His humility and modest roots carry a price. Colleagues and political observers suggest his simple background has left him somewhat in awe of Thailand's military-royalist elite. Chuan was the first "commoner" from outside the political establishment to become Prime Minister. "That is why he acts so cautiously," observes historian Charnvit. But Chuan may be starting to shed such insecurities. While the government of his predecessor, Chavalit Yongchaiyudh, dithered over the requirements of the International Monetary Fund's $17.2 billion bail-out program and enacted-and then rescinded-a gasoline tax, Chuan's men moved quickly. First they shuttered 56 insolvent finance companies, many of them run by well-connected businessmen. Then they slashed the government budget, imposed the gasoline tax and adopted critical institutional reforms, like a major revamp of the country's bankruptcy law. Some of those measures were clearly unpopular, and Chuan warned his countrymen that rebuilding the economy was going to be painful. The IMF was cheered, and international banks agreed to a delay in the repayment of millions of dollars of short-term debt. Thailand was even beginning to attract new foreign investors-among them George Soros, whose currency speculation allegedly helped accelerate the baht's dive last year.

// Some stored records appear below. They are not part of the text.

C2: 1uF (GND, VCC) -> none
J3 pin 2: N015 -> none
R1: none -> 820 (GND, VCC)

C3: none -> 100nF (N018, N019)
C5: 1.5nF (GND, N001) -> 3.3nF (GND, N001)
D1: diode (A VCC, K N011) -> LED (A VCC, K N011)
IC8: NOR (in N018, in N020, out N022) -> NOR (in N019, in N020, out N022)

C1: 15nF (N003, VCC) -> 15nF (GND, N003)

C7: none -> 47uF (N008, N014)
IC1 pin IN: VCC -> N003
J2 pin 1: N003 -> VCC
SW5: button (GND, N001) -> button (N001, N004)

Chuan received a further boost from Washington. He returned from his tete-a-tete with President Bill Clinton last week with a bundle of goodies worth $1.7 billion, including trade financing to help manufacturers obtain raw materials and the cancellation of a contract to buy eight fighter jets Thailand can no longer afford. Clinton's endorsement seemed aimed both at strengthening Chuan's position and at sending a message to other leaders, particularly Indonesian President Suharto, to get with the IMF-led reform program. Clinton's support, coupled with the strengthening baht and a rebounding stock market, will probably give Thailand some breathing room: creditors are expected to refrain from calling in the country's $38 billion in short-term debt. A large chunk was rolled over in December, and another big portion due this month probably will be extended as well. "Thailand is the good student among the Asian countries, so we do not want to reduce our exposure here," says Masatsugu Nagato, general manager of the Industrial Bank of Japan in Bangkok. "The government is very dedicated and professional. So far, so good."

Clinton's support has eased Thais' resentment over the slow American response to their plight. Yet no matter how much backing the U.S. gives, Thailand is headed for more troubled times. As shaky companies go under, the ranks of the unemployed are expected to swell by nearly 60% this year to as many as 2 million, representing 6% of the workforce. Still, that may be manageable. "In the scheme of things, it isn't the double-digit levels of Germany," says Peter Brimble, head of the Brooker Group, a Bangkok consulting firm.

Instead of despairing, urban Thais for the most part are scaling back from the heady days of consumerism when sales of Mercedes-Benzes, Johnnie Walker Scotch and mobile phones were, on a per-capita basis, among the highest levels in the world. "We used to eat at restaurants every day for lunch and dinner," says Duangrat Siddhisaributra, 37, a deputy vice president at Jardine Fleming Thanakom Securities. "Now we eat at noodle stands." Her husband, Chatichai, 36, quit his job as marketing manager at one of Bangkok's suspended finance companies last September. He hasn't found work since. Duangrat and Chatichai have given up trips to the movies, vacations abroad and purchases of new clothes and jewelry. "The very young ones who made money fast are facing more serious problems," says Duangrat. An employee of her department, a 25-year-old broker, jumped to his death from the top of their Silom Road office building in January-overwhelmed, his family and colleagues suspect, by a mountain of debt.